Context: My Job Description Analysis helps isolate keywords and phrases (among other career decisioning things), but whether you use it or not, be sure not to use the aforementioned nonsense words and phrases like “committed,” “dedicated,” and “team-oriented.” Imagine that you’re a recruiter trying to find someone with your background. What terms would you enter into LinkedIn’s “advanced search” fields to find someone like you? “Committed?” Probably not! You’d get way too many search results. You’d also get no helpful results at all.
DECISION 8: How reachable do you want to be on LinkedIn? There are, inexplicably, two contact sections: one directly under your LinkedIn profile photo and another section labeled “Advice for Contacting [Your Name].” Do you want to include your phone number and/or email address? Are there company website pages people can visit to learn more about you contextually? Are there company or professional/personal social media sites that demonstrate you as a leader or team player?

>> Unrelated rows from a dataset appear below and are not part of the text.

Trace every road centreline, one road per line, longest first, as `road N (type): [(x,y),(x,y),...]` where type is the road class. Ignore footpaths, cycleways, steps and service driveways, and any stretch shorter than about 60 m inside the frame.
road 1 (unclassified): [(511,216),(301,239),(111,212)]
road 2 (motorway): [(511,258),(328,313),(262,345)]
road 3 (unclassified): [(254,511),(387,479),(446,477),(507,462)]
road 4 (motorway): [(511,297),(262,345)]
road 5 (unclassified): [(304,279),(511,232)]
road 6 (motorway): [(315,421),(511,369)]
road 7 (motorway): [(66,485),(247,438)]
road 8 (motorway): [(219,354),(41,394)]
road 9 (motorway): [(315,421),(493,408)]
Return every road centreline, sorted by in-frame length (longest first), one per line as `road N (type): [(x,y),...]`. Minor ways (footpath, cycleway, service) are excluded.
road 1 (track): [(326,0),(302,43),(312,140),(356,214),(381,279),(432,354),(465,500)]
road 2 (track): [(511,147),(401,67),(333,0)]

Context: If yes, for what purpose(s)? I’m pretty sure Mark Zuckerberg doesn’t provide his personal phone number on his LinkedIn profile. Would you? So then how will you be reached? Would a Google Voice number or a specific-purpose/separate email help keep a layer of distance between you and your primary/secondary audience, while letting people still reach you? Or will you require the interested party to use their LinkedIn InMail allotment. If part of being on LinkedIn is to be reachable, you have to figure out the best way to make that possible without creating lots of hoops. BUT! While still keeping the appropriate level of distance so your phone isn’t suddenly ringing off the hook and your email isn’t suddenly getting spammed every second of the day.
Take heart! Take a first crack at your new LinkedIn profile
When I wrote my first LinkedIn profile, I was quite literally sweating. I did the same for many years, as I wrote for others. I still do sometimes!
I suppose the first thing you’ll want to do is to write everything outside of LinkedIn itself, then copy/paste it to the site.
My own LinkedIn profile has morphed over the years. My long-time profile was written in semi-formal, first-person tone of voice. As I began working with more public company board directors, executives, and very senior leaders, I decided that a more formal, third-person approach was more appropriate. Even if we laugh and have a great time working together, their initial perception of me needs to carry a certain level of professionalism.
With the third-person, formal tone of voice, I get far fewer tire kickers and unqualified potential clients. It has ultimately enhanced the match between me and my ideal client. It has also helped to more accurately frame the recent presenting work I’ve done with high-profile universities and other organizations.
So don’t be afraid to try something now, and shift a year from now. With a fair bit of thinking, planning, and caution, you’ll soon be able to enjoy and even reap the benefits of a great LinkedIn profile, without outing your stealth job search or passive candidate status.